--- DATA IN THIS EXERCISE Enclosed Below ---

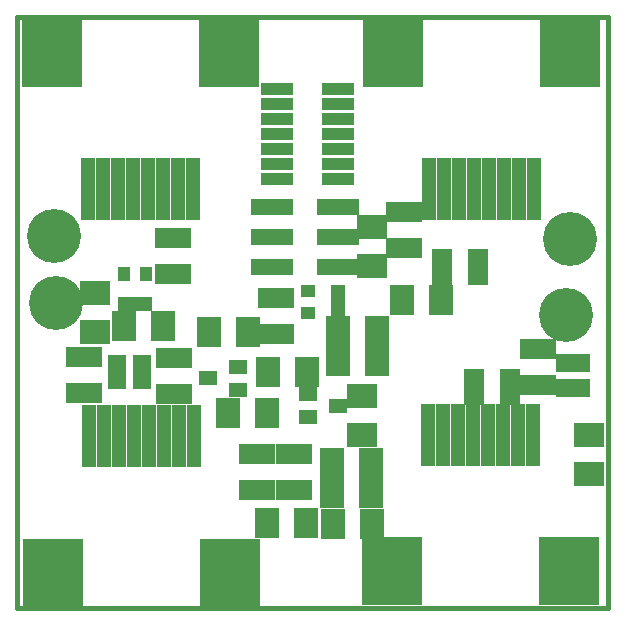
<source format=gts>
G04 (created by PCBNEW-RS274X (2012-01-19 BZR 3256)-stable) date 2/6/2013 4:14:27 PM*
G01*
G70*
G90*
%MOIN*%
G04 Gerber Fmt 3.4, Leading zero omitted, Abs format*
%FSLAX34Y34*%
G04 APERTURE LIST*
%ADD10C,0.006000*%
%ADD11C,0.015000*%
%ADD12R,0.050000X0.040000*%
%ADD13R,0.040000X0.050000*%
%ADD14R,0.059400X0.047600*%
%ADD15R,0.200000X0.225000*%
%ADD16R,0.045000X0.207000*%
%ADD17R,0.120000X0.070000*%
%ADD18R,0.080000X0.100000*%
%ADD19R,0.100000X0.080000*%
%ADD20R,0.139000X0.058000*%
%ADD21C,0.180000*%
%ADD22R,0.070000X0.120000*%
%ADD23R,0.043600X0.059400*%
%ADD24R,0.059400X0.043600*%
%ADD25R,0.106900X0.044000*%
G04 APERTURE END LIST*
G54D10*
G54D11*
X23811Y-09433D02*
X23815Y-09437D01*
X23811Y-29118D02*
X23811Y-09433D01*
X43496Y-29118D02*
X23811Y-29118D01*
X43496Y-09433D02*
X43496Y-29118D01*
X23811Y-09433D02*
X43496Y-09433D01*
G54D12*
X34500Y-19304D03*
X34500Y-18554D03*
X33500Y-19304D03*
X34500Y-18929D03*
X33500Y-18554D03*
G54D13*
X27373Y-18992D03*
X28123Y-18992D03*
X27373Y-17992D03*
X27748Y-18992D03*
X28123Y-17992D03*
G54D14*
X30161Y-21469D03*
X31161Y-21094D03*
X31161Y-21844D03*
X34508Y-22378D03*
X33508Y-22753D03*
X33508Y-22003D03*
G54D15*
X24988Y-10606D03*
G54D16*
X26188Y-15156D03*
X26688Y-15156D03*
X27188Y-15156D03*
X27688Y-15156D03*
X28188Y-15156D03*
X28688Y-15156D03*
X29188Y-15156D03*
X29688Y-15156D03*
G54D15*
X30888Y-10606D03*
X36353Y-10614D03*
G54D16*
X37553Y-15164D03*
X38053Y-15164D03*
X38553Y-15164D03*
X39053Y-15164D03*
X39553Y-15164D03*
X40053Y-15164D03*
X40553Y-15164D03*
X41053Y-15164D03*
G54D15*
X42253Y-10614D03*
X30906Y-27953D03*
G54D16*
X29706Y-23403D03*
X29206Y-23403D03*
X28706Y-23403D03*
X28206Y-23403D03*
X27706Y-23403D03*
X27206Y-23403D03*
X26706Y-23403D03*
X26206Y-23403D03*
G54D15*
X25006Y-27953D03*
X42216Y-27898D03*
G54D16*
X41016Y-23348D03*
X40516Y-23348D03*
X40016Y-23348D03*
X39516Y-23348D03*
X39016Y-23348D03*
X38516Y-23348D03*
X38016Y-23348D03*
X37516Y-23348D03*
G54D15*
X36316Y-27898D03*
G54D17*
X29008Y-17974D03*
X29008Y-16774D03*
X32453Y-19982D03*
X32453Y-18782D03*
G54D18*
X34495Y-20898D03*
X35795Y-20898D03*
X31504Y-19921D03*
X30204Y-19921D03*
G54D19*
X35295Y-23367D03*
X35295Y-22067D03*
X26398Y-18630D03*
X26398Y-19930D03*
G54D18*
X36644Y-18866D03*
X37944Y-18866D03*
G54D20*
X32311Y-17772D03*
X32311Y-16772D03*
X32311Y-15772D03*
X34491Y-17772D03*
X34491Y-16772D03*
X34491Y-15772D03*
G54D21*
X25039Y-16728D03*
X42224Y-16807D03*
X42098Y-19343D03*
X25091Y-18969D03*
G54D18*
X32169Y-21244D03*
X33469Y-21244D03*
G54D17*
X26055Y-21962D03*
X26055Y-20762D03*
X29024Y-21978D03*
X29024Y-20778D03*
X31800Y-24000D03*
X31800Y-25200D03*
X33055Y-23991D03*
X33055Y-25191D03*
G54D22*
X39045Y-21756D03*
X40245Y-21756D03*
G54D17*
X41168Y-20487D03*
X41168Y-21687D03*
X36701Y-15912D03*
X36701Y-17112D03*
G54D22*
X39182Y-17760D03*
X37982Y-17760D03*
G54D18*
X28681Y-19717D03*
X27381Y-19717D03*
X34495Y-19898D03*
X35795Y-19898D03*
G54D23*
X41959Y-21802D03*
X42709Y-21802D03*
X42334Y-21802D03*
X42709Y-20970D03*
X41959Y-20970D03*
X42334Y-20970D03*
G54D24*
X27967Y-21627D03*
X27967Y-20877D03*
X27967Y-21252D03*
X27135Y-20877D03*
X27135Y-21627D03*
X27135Y-21252D03*
G54D25*
X34513Y-14831D03*
X34513Y-14331D03*
X34513Y-13831D03*
X34513Y-13331D03*
X34513Y-12831D03*
X34513Y-12331D03*
X34513Y-11831D03*
X32463Y-11831D03*
X32463Y-12331D03*
X32463Y-12831D03*
X32463Y-13331D03*
X32463Y-13831D03*
X32463Y-14331D03*
X32463Y-14831D03*
G54D19*
X35650Y-17709D03*
X35650Y-16409D03*
G54D18*
X35603Y-24291D03*
X34303Y-24291D03*
X30842Y-22630D03*
X32142Y-22630D03*
X33453Y-26299D03*
X32153Y-26299D03*
G54D19*
X42882Y-23350D03*
X42882Y-24650D03*
G54D18*
X34303Y-25291D03*
X35603Y-25291D03*
X35650Y-26327D03*
X34350Y-26327D03*
M02*

</source>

--- End of Enclosed DATA IN THIS EXERCISE ---

Print exactly, and only, the lines from the line containing "X32463Y-12331D03*" through the final line of the records, both included.

X32463Y-12331D03*
X32463Y-12831D03*
X32463Y-13331D03*
X32463Y-13831D03*
X32463Y-14331D03*
X32463Y-14831D03*
G54D19*
X35650Y-17709D03*
X35650Y-16409D03*
G54D18*
X35603Y-24291D03*
X34303Y-24291D03*
X30842Y-22630D03*
X32142Y-22630D03*
X33453Y-26299D03*
X32153Y-26299D03*
G54D19*
X42882Y-23350D03*
X42882Y-24650D03*
G54D18*
X34303Y-25291D03*
X35603Y-25291D03*
X35650Y-26327D03*
X34350Y-26327D03*
M02*

</source>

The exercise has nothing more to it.